For some reason, I miss the ingestion of three days worth of data in a bigquery table. Now, I know that simply copying data from the last non-missing day is not the best way to impute missing data, but for my purposes, this is good enough.
I know that I could copy the last missing day, transform the date in pandas to DATE + 1, DATE +2 and so on and then append that data to the original table in bigquery. But, I would rather avoid having to do this. Is there a good and easy way to do this directly in bigquery or with dataform? I am not very comfortable with SQL.
Thanks for any given advice.
You can do the following. The query is self explanatory, but here is some details:
use the DATE_ADD()
and DATE_SUB()
to modify the data returned and to filter the day you want to copy from.
Use the union to return a single table many times with different modification and filters
Use the insert as described following to insert the retrieved data in the table.
Before run the insert, run only the selects and unions to check if that is the data you want
I've returned data from 1, 2 and 3 days ago (date_col = DATE_SUB(CURRENT_DATE(), interval 2 DAY))

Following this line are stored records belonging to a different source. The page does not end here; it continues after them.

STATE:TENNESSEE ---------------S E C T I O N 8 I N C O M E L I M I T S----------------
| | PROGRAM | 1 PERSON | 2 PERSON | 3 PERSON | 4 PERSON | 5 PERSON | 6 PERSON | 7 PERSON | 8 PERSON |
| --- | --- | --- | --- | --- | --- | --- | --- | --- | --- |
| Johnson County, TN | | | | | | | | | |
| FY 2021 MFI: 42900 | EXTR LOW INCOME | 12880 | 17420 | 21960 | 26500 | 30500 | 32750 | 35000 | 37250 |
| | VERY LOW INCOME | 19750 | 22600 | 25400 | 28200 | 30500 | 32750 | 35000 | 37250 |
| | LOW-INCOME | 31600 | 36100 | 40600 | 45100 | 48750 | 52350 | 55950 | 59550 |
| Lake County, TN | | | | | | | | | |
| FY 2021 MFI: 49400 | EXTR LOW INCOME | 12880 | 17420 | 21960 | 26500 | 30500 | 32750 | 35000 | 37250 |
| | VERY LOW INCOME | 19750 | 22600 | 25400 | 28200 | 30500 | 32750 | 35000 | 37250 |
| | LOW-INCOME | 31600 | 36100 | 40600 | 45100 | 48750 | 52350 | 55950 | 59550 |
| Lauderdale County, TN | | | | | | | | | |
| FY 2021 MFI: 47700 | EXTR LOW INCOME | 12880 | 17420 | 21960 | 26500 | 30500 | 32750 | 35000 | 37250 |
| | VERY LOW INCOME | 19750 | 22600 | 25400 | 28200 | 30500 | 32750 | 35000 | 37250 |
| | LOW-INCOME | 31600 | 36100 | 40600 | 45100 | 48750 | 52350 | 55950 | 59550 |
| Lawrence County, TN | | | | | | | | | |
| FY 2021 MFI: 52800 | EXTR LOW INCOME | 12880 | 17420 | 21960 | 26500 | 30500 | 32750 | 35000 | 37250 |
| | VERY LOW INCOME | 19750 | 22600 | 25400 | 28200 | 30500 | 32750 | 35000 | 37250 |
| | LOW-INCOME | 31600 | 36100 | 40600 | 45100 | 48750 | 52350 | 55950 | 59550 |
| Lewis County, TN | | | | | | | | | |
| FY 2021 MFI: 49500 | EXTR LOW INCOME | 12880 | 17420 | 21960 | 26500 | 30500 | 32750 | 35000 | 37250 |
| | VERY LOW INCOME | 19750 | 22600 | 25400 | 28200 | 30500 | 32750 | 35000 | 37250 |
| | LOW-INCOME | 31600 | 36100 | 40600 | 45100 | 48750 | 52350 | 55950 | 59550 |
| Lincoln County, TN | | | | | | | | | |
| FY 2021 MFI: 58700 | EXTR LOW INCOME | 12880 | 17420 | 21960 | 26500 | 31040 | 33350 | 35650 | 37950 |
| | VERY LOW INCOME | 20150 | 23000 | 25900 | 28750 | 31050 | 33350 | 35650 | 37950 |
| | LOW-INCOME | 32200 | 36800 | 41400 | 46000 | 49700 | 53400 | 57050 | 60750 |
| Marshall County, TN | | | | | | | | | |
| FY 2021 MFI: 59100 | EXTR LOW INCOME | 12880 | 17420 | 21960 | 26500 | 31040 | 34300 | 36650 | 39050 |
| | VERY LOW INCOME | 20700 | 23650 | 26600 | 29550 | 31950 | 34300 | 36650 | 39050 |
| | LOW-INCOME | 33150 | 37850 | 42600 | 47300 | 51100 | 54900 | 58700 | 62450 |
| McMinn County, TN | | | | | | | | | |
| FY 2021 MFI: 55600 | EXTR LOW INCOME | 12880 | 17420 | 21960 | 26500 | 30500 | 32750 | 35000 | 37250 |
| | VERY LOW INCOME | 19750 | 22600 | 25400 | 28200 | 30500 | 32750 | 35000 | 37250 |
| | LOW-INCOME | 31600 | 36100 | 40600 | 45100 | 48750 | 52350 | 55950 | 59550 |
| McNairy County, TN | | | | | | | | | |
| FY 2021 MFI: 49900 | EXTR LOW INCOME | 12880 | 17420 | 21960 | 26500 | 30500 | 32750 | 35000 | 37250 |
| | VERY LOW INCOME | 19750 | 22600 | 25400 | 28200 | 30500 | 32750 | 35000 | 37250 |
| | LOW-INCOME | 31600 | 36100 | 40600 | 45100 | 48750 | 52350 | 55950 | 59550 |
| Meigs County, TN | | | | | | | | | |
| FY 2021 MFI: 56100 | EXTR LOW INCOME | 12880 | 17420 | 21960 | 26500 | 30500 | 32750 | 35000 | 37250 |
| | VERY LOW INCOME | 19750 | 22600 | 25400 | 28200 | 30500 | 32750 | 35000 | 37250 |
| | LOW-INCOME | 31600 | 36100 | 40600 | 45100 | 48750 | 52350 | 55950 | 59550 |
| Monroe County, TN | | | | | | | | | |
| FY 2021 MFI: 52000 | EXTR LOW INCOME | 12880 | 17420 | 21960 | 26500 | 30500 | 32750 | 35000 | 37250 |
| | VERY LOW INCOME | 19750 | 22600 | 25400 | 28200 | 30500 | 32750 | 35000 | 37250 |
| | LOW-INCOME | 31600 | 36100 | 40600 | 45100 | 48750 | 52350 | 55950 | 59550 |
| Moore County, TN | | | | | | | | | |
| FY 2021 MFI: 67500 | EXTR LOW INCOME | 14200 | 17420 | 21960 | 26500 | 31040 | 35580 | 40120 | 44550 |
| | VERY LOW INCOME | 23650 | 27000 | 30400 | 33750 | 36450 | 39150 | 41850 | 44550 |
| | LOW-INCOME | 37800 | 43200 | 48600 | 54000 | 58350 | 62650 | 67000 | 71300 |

and added 1 day on if date field.
INSERT INTO `<p>.<ds>.<t>` (date_col, data) (
SELECT DATE_ADD(date_col, INTERVAL 1 DAY) as date, data FROM `<p>.<ds>.<t>` where date_col = DATE_SUB(CURRENT_DATE(), interval 1 DAY)
UNION ALL
SELECT DATE_ADD(date_col, INTERVAL 1 DAY) as date, data FROM `<p>.<ds>.<t>` where date_col = DATE_SUB(CURRENT_DATE(), interval 2 DAY)
UNION ALL
SELECT DATE_ADD(date_col, INTERVAL 1 DAY) as date, data FROM `<p>.<ds>.<t>` where date_col = DATE_SUB(CURRENT_DATE(), interval 3 DAY)
)